A finales de 2012 en la Sierra de Tecpan, Guerrero, el ejército que se encontraba realizando rondas frecuentes a la zona, dieron muerte, en ejecución sumaria, a seis jóvenes de esa región. Poco después, frente a los medios de comunicación informaron que en un ‘intenso’ combate, pudieron abatir a un grupo de sicarios. A contraposición, familiares, vecinos y habitantes de la zona denunciaron que elementos militares los amedrentaron durante todo el año, a ellos y a sus animales o sembradíos, acosando a las adolescentes y mujeres jóvenes.
En las declaraciones a la Comisión de Defensa de los Derechos Humanos del estado de Guerrero, afirmaron que “los militares nos tratan como enemigos y quieren despojarnos de nuestras tierras, vivimos acechados por ellos, en Guerrero un día va haber una masacre y nadie se va dar por enterado, mucho menos el gobierno al que no le importamos”.
Alfredo Núñez comenta “desde hace una década las comunidades de Guerrero, principalmente las zonas indígenas son resguardas por militares y policía federal, con el objetivo de vigilar y evitar posibles levantamientos, los cuales serían producto de la pobreza, marginación y abandono. Esa ha sido la realidad permanente de uno de los estados más pobres, combatido y asediado del país”.
Hasta finales de diciembre de 2014, en Guerrero había 800 personas extraviadas o no localizadas, bajo la denuncia de ‘desaparición forzada’, registradas ante la Procuraduría General de la República (PRG), incluyendo a los 43 normalistas de Ayotzinapa detenidos-desaparecidos, según datos del Registro Nacional de Datos de Personas Extraviadas o Desaparecidas (RNPED).
De acuerdo con la Encuesta Nacional de Victimización y Percepción sobre Seguridad Pública (Envipe) 2014, ocho de cada diez guerrerenses, equivalente al 78.9% perciben que su entidad es insegura. A nivel municipal, casi siete de cada diez habitantes de Guerrero, 68.4% asegura que su ayuntamiento es un sitio peligroso y nada más 29.8 % percibe sus municipios como un sitio seguro para vivir.
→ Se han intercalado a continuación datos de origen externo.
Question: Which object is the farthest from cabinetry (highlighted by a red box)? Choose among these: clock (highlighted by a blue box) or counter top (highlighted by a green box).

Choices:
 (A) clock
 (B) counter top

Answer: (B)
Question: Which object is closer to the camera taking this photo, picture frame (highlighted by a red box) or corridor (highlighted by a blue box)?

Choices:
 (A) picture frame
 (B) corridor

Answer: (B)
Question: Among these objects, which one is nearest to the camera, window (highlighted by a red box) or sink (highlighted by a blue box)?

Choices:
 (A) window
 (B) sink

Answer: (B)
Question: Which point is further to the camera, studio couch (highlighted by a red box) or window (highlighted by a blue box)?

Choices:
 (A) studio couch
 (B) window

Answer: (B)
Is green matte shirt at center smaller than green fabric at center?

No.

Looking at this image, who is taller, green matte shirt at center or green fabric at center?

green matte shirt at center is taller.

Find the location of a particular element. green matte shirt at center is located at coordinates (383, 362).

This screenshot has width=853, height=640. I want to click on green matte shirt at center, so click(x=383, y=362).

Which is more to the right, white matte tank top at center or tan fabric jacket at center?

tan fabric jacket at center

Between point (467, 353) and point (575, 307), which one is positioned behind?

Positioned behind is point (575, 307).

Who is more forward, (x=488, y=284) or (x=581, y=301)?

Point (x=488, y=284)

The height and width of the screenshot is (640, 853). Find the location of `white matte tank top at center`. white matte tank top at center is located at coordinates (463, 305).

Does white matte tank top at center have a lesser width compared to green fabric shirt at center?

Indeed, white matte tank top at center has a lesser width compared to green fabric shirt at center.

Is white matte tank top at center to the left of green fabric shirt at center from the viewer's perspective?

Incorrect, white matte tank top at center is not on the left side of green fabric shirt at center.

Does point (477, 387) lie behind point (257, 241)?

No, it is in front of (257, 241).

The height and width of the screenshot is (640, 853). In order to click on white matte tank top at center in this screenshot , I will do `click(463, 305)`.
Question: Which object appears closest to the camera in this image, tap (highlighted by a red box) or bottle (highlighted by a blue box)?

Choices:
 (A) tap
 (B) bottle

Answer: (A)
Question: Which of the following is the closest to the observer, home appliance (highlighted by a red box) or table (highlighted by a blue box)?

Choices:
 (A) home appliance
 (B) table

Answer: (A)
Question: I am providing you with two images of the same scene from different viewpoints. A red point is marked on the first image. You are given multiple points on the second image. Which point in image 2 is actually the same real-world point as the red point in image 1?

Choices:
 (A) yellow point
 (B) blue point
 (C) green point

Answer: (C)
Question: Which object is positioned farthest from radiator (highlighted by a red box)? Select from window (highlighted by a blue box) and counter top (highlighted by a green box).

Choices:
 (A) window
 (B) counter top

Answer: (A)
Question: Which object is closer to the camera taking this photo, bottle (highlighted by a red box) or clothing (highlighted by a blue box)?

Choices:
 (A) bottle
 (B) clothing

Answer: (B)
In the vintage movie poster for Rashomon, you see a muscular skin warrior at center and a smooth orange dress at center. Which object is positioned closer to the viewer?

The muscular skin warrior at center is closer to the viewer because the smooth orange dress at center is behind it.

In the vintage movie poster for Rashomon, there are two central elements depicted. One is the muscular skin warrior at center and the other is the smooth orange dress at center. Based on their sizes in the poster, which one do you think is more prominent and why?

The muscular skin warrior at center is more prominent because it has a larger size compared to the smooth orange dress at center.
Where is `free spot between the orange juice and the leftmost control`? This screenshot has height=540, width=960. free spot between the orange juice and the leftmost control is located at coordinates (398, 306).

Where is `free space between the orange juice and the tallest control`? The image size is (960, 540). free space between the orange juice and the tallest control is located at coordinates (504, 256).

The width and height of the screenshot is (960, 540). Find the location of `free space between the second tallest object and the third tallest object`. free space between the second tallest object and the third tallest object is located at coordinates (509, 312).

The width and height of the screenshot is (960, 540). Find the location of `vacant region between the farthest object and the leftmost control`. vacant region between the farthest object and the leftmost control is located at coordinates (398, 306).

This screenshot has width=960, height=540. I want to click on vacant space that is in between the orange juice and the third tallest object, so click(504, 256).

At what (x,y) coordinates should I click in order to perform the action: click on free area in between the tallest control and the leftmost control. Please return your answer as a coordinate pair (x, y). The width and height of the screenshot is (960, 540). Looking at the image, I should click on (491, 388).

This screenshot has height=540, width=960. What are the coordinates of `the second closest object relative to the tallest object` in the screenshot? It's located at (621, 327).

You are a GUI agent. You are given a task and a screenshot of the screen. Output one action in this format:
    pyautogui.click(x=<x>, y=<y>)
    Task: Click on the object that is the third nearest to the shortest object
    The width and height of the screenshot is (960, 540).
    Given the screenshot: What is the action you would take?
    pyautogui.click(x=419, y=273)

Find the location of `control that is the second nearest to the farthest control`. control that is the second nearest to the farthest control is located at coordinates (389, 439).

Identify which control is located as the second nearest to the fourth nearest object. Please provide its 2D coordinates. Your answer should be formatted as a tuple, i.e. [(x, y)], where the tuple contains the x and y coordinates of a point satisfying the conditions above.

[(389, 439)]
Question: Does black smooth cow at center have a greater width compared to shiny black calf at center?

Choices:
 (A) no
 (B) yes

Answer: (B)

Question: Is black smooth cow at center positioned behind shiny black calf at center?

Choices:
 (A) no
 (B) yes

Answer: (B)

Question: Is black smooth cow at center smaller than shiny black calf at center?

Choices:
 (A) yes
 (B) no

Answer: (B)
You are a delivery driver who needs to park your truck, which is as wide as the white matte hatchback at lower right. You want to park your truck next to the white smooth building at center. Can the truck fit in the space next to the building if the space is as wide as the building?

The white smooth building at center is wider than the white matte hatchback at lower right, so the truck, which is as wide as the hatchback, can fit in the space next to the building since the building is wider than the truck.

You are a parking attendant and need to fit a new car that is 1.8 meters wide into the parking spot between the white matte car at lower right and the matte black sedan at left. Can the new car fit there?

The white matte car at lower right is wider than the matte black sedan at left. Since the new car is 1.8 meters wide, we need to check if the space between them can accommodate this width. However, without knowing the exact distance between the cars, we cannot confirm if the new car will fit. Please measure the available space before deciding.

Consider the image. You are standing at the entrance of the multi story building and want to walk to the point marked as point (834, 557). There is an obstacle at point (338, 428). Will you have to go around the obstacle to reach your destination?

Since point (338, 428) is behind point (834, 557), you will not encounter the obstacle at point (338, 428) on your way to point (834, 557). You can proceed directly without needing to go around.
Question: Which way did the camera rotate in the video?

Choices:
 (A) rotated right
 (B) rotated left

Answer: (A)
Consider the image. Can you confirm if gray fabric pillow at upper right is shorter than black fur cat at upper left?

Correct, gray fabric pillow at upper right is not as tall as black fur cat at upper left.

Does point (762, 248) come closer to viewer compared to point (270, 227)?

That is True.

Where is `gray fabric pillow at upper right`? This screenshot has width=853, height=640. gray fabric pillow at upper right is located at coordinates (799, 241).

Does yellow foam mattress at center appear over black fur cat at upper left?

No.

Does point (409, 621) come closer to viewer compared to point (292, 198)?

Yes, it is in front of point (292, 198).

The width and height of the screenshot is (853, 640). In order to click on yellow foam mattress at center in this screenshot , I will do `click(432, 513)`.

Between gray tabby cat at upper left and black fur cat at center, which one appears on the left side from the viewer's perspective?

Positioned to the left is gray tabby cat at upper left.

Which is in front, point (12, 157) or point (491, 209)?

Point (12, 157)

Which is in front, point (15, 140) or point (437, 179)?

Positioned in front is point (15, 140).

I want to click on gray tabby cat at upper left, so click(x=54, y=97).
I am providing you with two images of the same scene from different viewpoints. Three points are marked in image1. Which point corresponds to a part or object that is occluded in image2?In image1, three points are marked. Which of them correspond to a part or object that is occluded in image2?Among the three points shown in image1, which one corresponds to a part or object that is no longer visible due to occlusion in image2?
Según el Relator Especial de la ONU sobre ejecuciones extrajudiciales, sumarias y arbitrarias, Cristof Heyns, “casos como los de Guerrero, instan a promulgar la legislación federal y estatal pendiente de aprobación para hacer efectiva la reforma constitucional sobre los derechos humanos. Instar a que la Procuraduría General de la República (PGR) sea completamente independiente del poder ejecutivo con arreglo al nuevo marco constitucional. Además de ello México debería crear una institución nacional de servicios forenses. Esta institución debería ser autónoma y prestar sus servicios a todas las partes y autoridades que intervienen en juicios federales y/o estatales, las comisiones de derechos humanos y los ciudadanos civiles”.